Verizon's latest customer premise equipment is meant to simplify deployment of virtual network functions. The new Verizon CPE was introduced this week at the OpenStack Summit.

Verizon has introduced an appliance capable of running multiple network services. The universal customer premises equipment, or uCPE, launched this week delivers multiple virtual network functions, such as a software-defined WAN, firewalls and WAN optimization, in one appliance instead of separate hardware.

The latest Verizon CPE is x86-based off-the-shelf hardware that uses the open source platform OpenStack to run the virtual network functions (VNFs). Verizon introduced its latest offering at the OpenStack Summit in Boston.

For Verizon customers, the announcement means fewer appliances at the edge of their networks, said John Fruehe, an analyst at Moor Insights & Strategy, based in Austin, Texas. Initially, SD-WAN and security, particularly firewalls, will be the most popular uCPE services. Verizon provides SD-WAN through partnerships with Cisco and Viptela.
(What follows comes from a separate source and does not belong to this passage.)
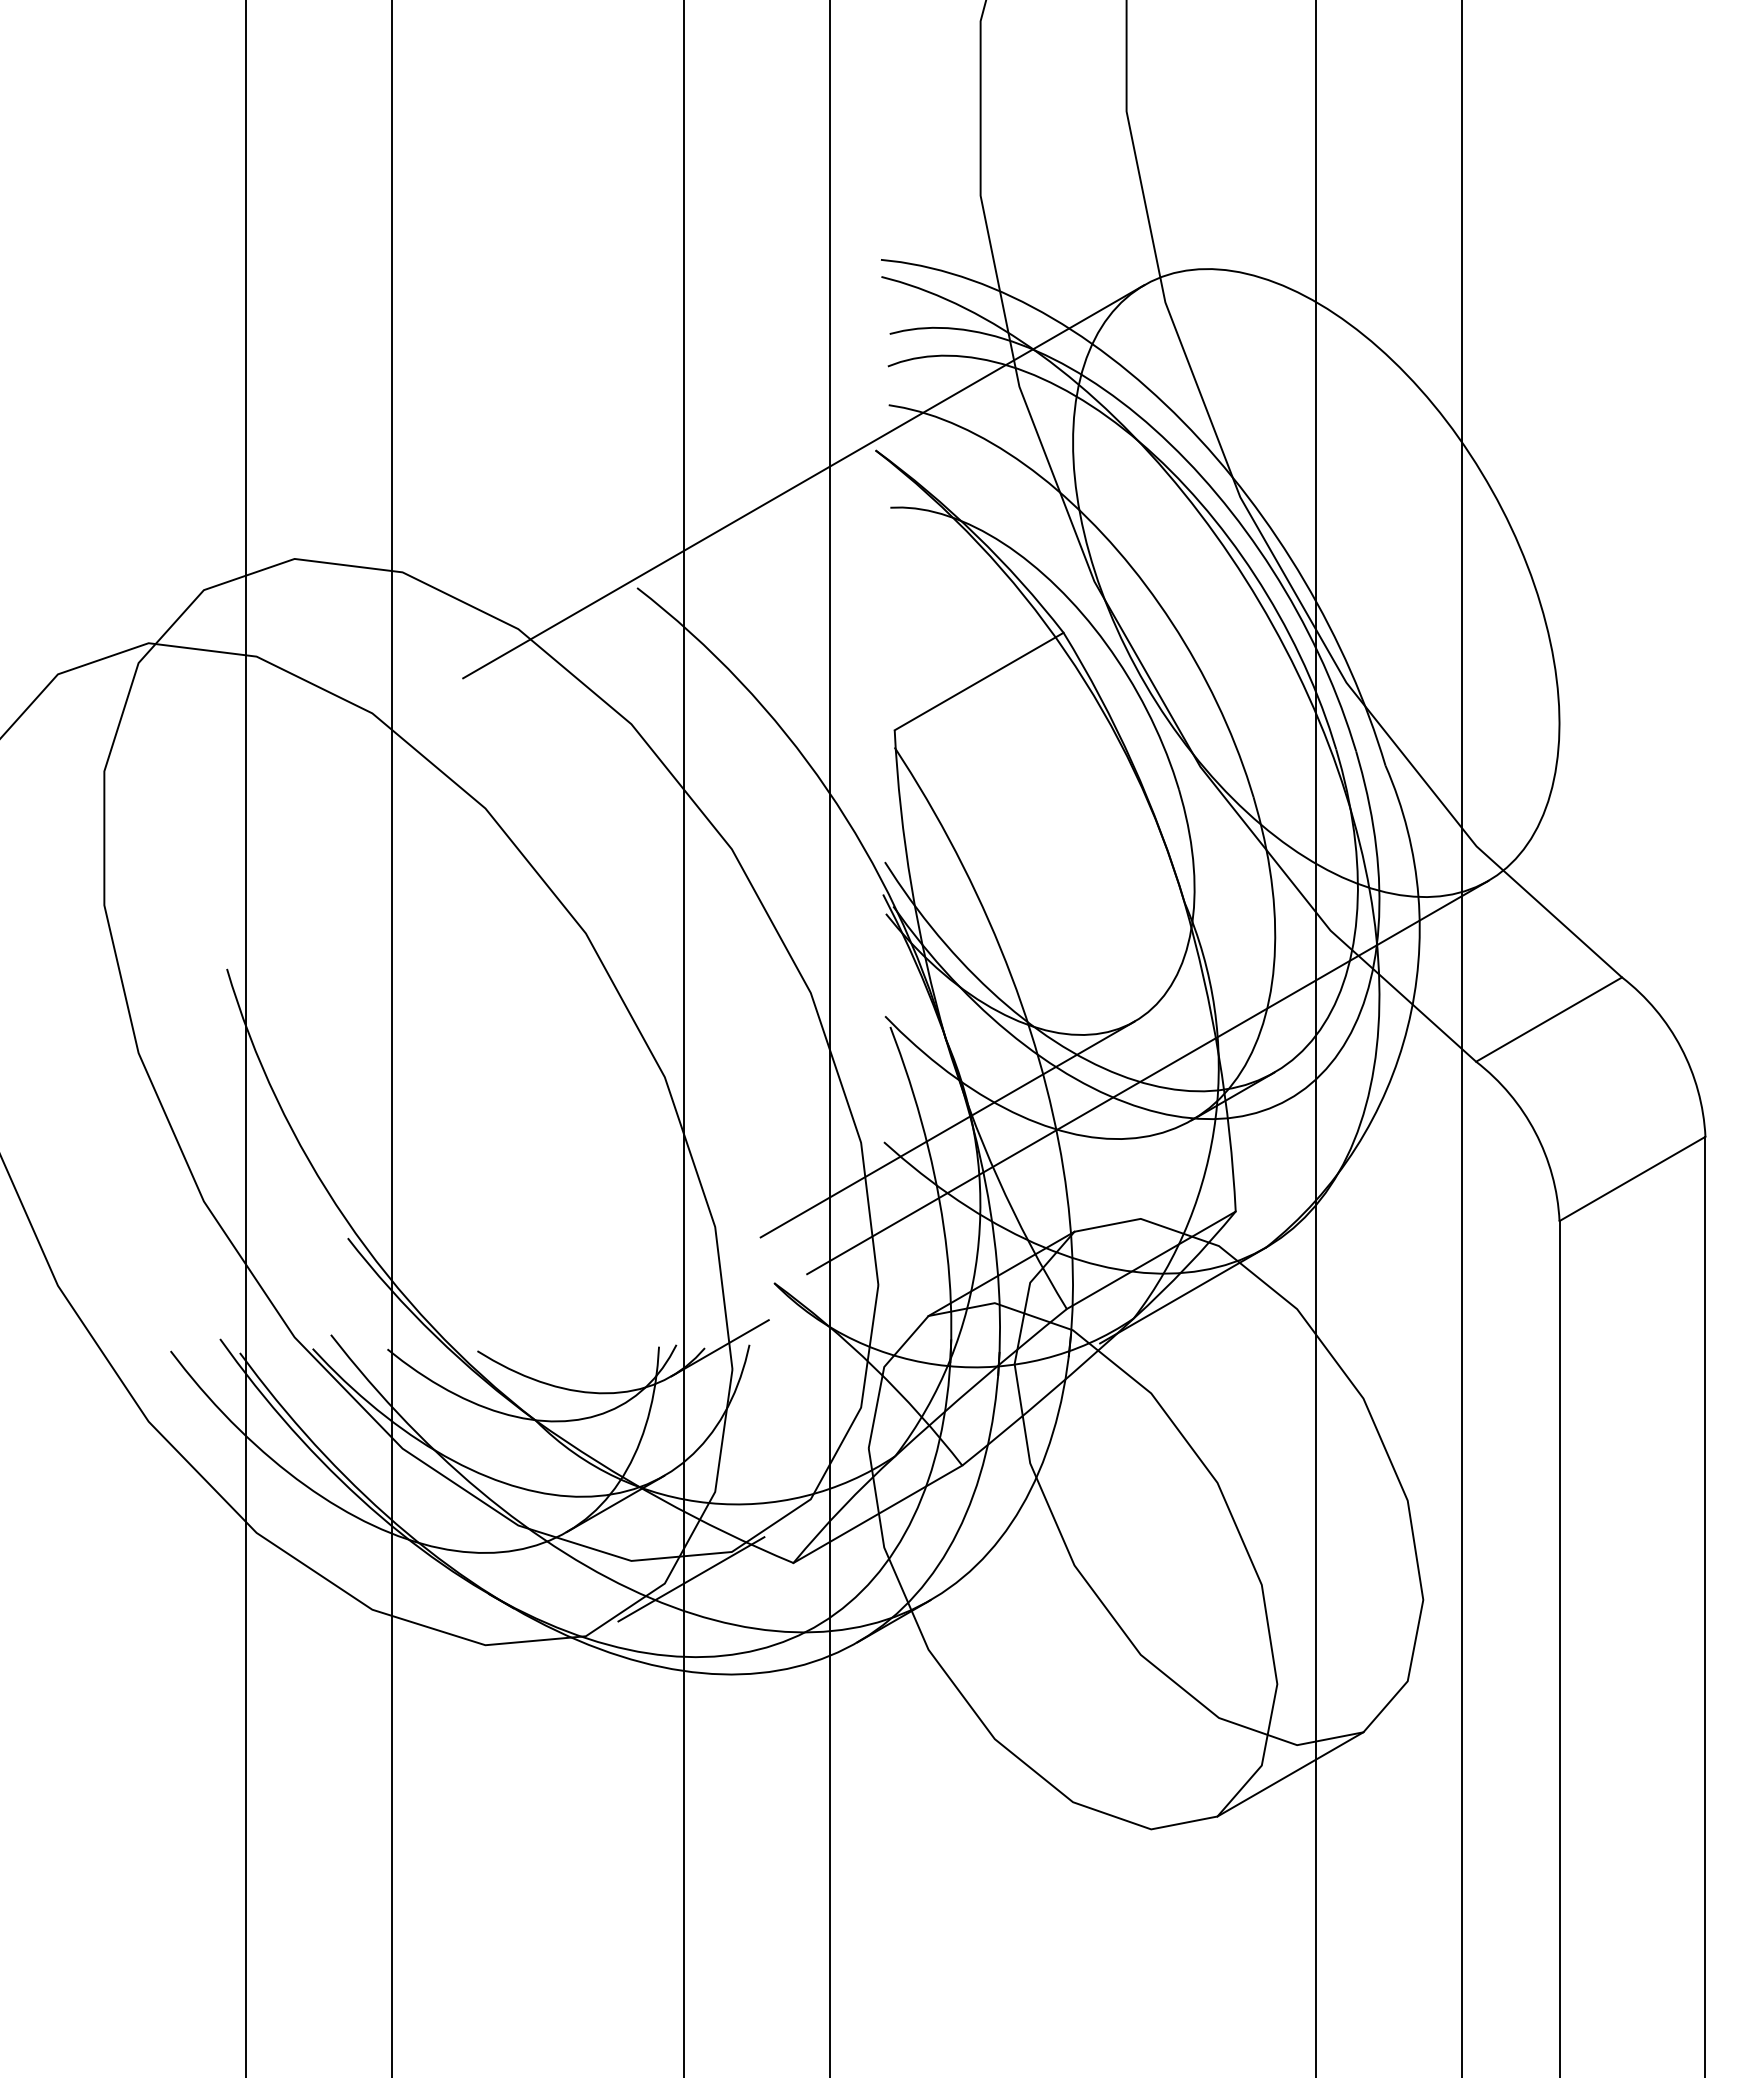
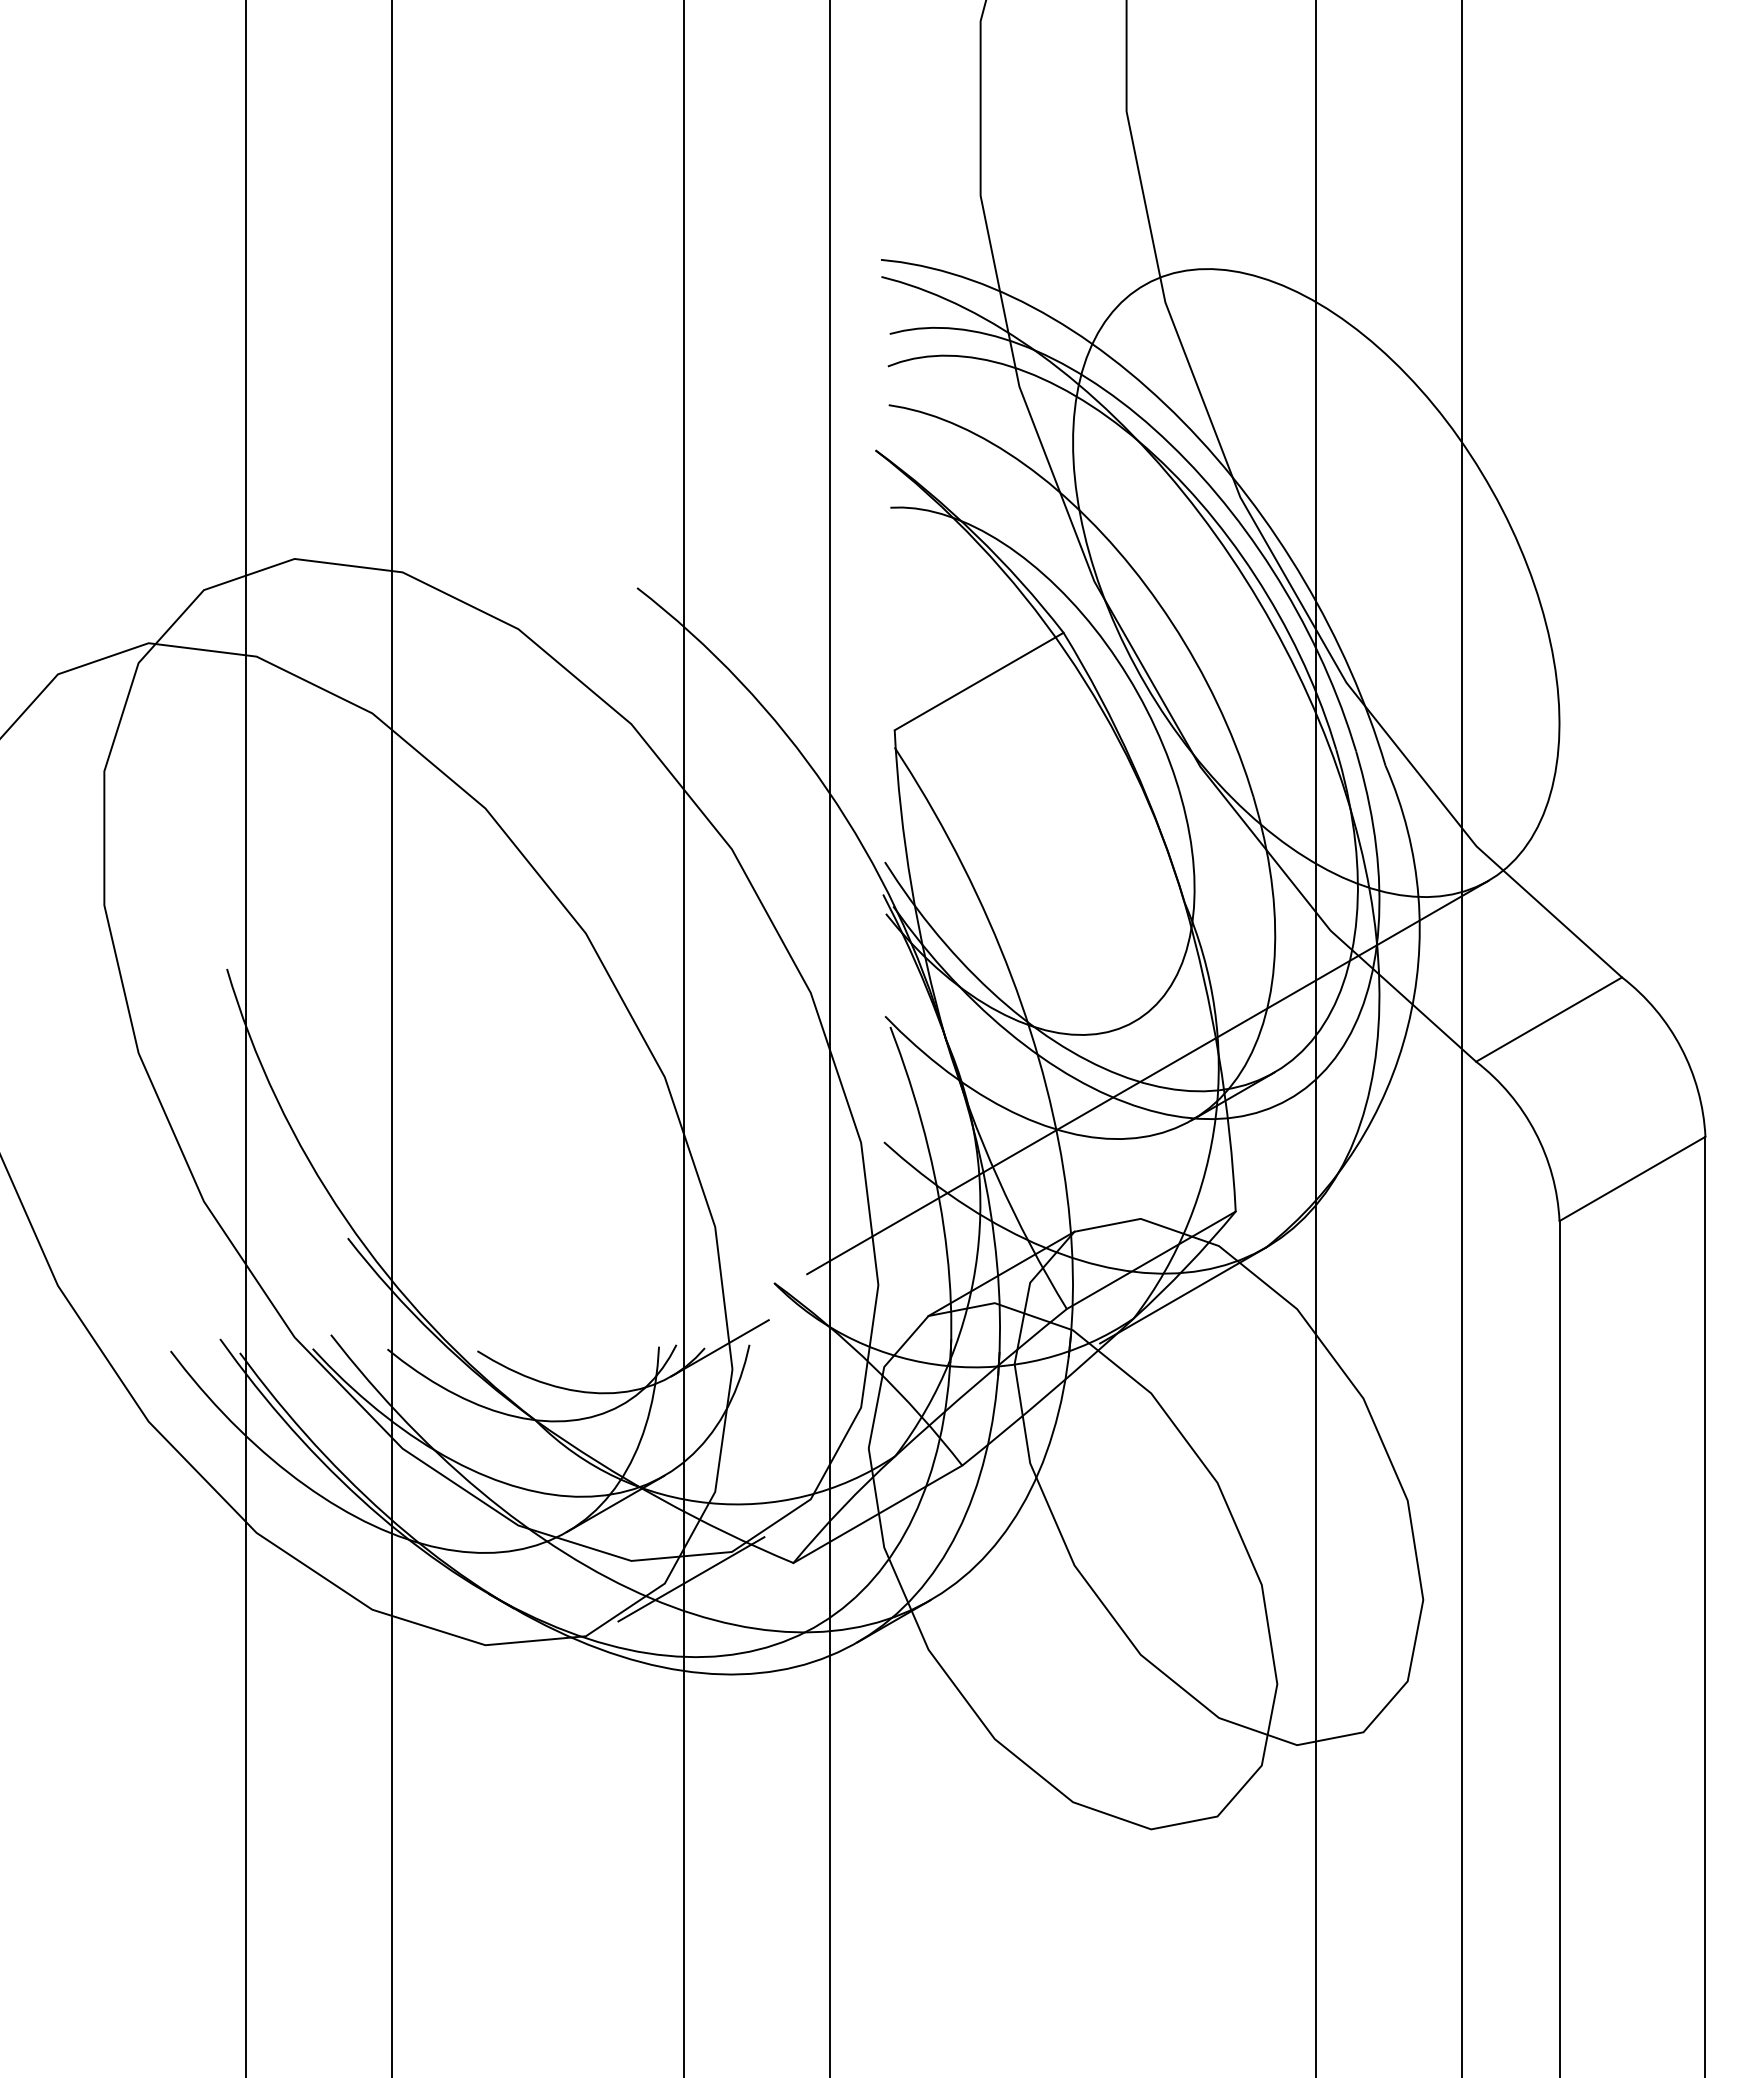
line at (803, 481): present -> none
line at (947, 1129): present -> none
line at (1290, 1774): present -> none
Cisco will acquire Viptela this year in a $610 million deal announced this month.

Verizon CPE aimed at strengthening foothold in data center edge

Strategically, Verizon hopes the uCPE will help it get "deeper and deeper into enterprises," which Verizon and other carriers believe will gradually outsource a lot of their internal infrastructure, Fruehe said. To encourage companies to use its services, Verizon is simplifying deployment.

"Instead of having six or eight different appliances that they drop off and have to make it all work, they're going to drop off a single box that's going to have everything inside," Fruehe said. "It's going to be one-stop shopping -- one connection, and you're hooked up."

The latest Verizon CPE indicates a focus on getting a stronger foothold in corporate data centers following the recent sale of Verizon's cloud and managed hosting business to IBM, said Lauren Nelson, an analyst at Forrester Research.  The deal, which is expected to close this year, ended Verizon's ambitions of becoming a public cloud service provider.

Instead, Verizon will continue to provide hosting services for customers' private clouds while "doubling down on customer experience [in the use of its network services]," Nelson said.

Verizon's largest competitor in CPE-delivered services is AT&T, which calls its platform for running VNFs FlexWare. AT&T delivers its services through x86 server hardware built by Juniper Networks.